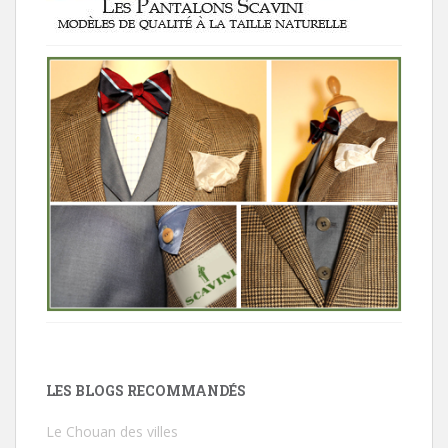
LES BLOGS RECOMMANDÉS
Le Chouan des villes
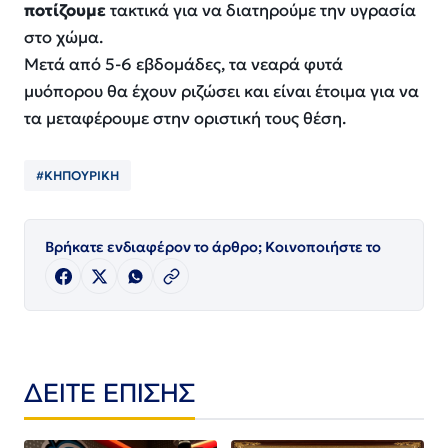
ποτίζουμε
τακτικά για να διατηρούμε την υγρασία
στο χώμα.
Μετά από 5-6 εβδομάδες, τα νεαρά φυτά
μυόπορου θα έχουν ριζώσει και είναι έτοιμα για να
τα μεταφέρουμε στην οριστική τους θέση.
#ΚΗΠΟΥΡΙΚΗ
Βρήκατε ενδιαφέρον το άρθρο; Κοινοποιήστε το
ΔΕΙΤΕ ΕΠΙΣΗΣ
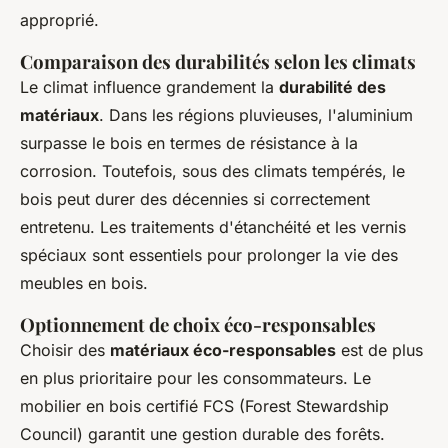
approprié.
Comparaison des durabilités selon les climats
Le climat influence grandement la
durabilité des
matériaux
. Dans les régions pluvieuses, l'aluminium
surpasse le bois en termes de résistance à la
corrosion. Toutefois, sous des climats tempérés, le
bois peut durer des décennies si correctement
entretenu. Les traitements d'étanchéité et les vernis
spéciaux sont essentiels pour prolonger la vie des
meubles en bois.
Optionnement de choix éco-responsables
Choisir des
matériaux éco-responsables
est de plus
en plus prioritaire pour les consommateurs. Le
mobilier en bois certifié FCS (Forest Stewardship
Council) garantit une gestion durable des forêts.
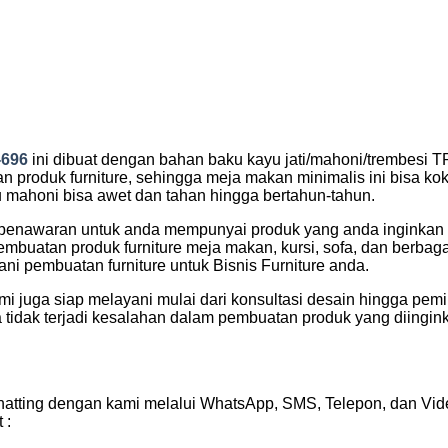
696
ini dibuat dengan bahan baku kayu jati/mahoni/trembesi T
an produk furniture, sehingga meja makan minimalis ini bisa ko
au mahoni bisa awet dan tahan hingga bertahun-tahun.
penawaran untuk anda mempunyai produk yang anda inginkan d
mbuatan produk furniture meja makan, kursi, sofa, dan berbag
yani pembuatan furniture untuk Bisnis Furniture anda.
 juga siap melayani mulai dari konsultasi desain hingga pemi
tidak terjadi kesalahan dalam pembuatan produk yang diingin
atting dengan kami melalui WhatsApp, SMS, Telepon, dan Vide
 :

● ● ● ● ● ● ●

§ **Activity**
Write out, unchanged, every line of text read from the items above, omitting the pictures.

§ **Exercise result**
LES BLOGS RECOMMANDÉS
Le Chouan des villes
ποτίζουμε
τακτικά για να διατηρούμε την υγρασία
στο χώμα.
Μετά από 5-6 εβδομάδες, τα νεαρά φυτά
μυόπορου θα έχουν ριζώσει και είναι έτοιμα για να
τα μεταφέρουμε στην οριστική τους θέση.
#ΚΗΠΟΥΡΙΚΗ
Βρήκατε ενδιαφέρον το άρθρο; Κοινοποιήστε το
ΔΕΙΤΕ ΕΠΙΣΗΣ
approprié.
Comparaison des durabilités selon les climats
Le climat influence grandement la
durabilité des
matériaux
. Dans les régions pluvieuses, l'aluminium
surpasse le bois en termes de résistance à la
corrosion. Toutefois, sous des climats tempérés, le
bois peut durer des décennies si correctement
entretenu. Les traitements d'étanchéité et les vernis
spéciaux sont essentiels pour prolonger la vie des
meubles en bois.
Optionnement de choix éco-responsables
Choisir des
matériaux éco-responsables
est de plus
en plus prioritaire pour les consommateurs. Le
mobilier en bois certifié FCS (Forest Stewardship
Council) garantit une gestion durable des forêts.
696
ini dibuat dengan bahan baku kayu jati/mahoni/trembesi T
an produk furniture, sehingga meja makan minimalis ini bisa ko
au mahoni bisa awet dan tahan hingga bertahun-tahun.
penawaran untuk anda mempunyai produk yang anda inginkan d
mbuatan produk furniture meja makan, kursi, sofa, dan berbag
yani pembuatan furniture untuk Bisnis Furniture anda.
 juga siap melayani mulai dari konsultasi desain hingga pemi
tidak terjadi kesalahan dalam pembuatan produk yang diingin
atting dengan kami melalui WhatsApp, SMS, Telepon, dan Vide
 :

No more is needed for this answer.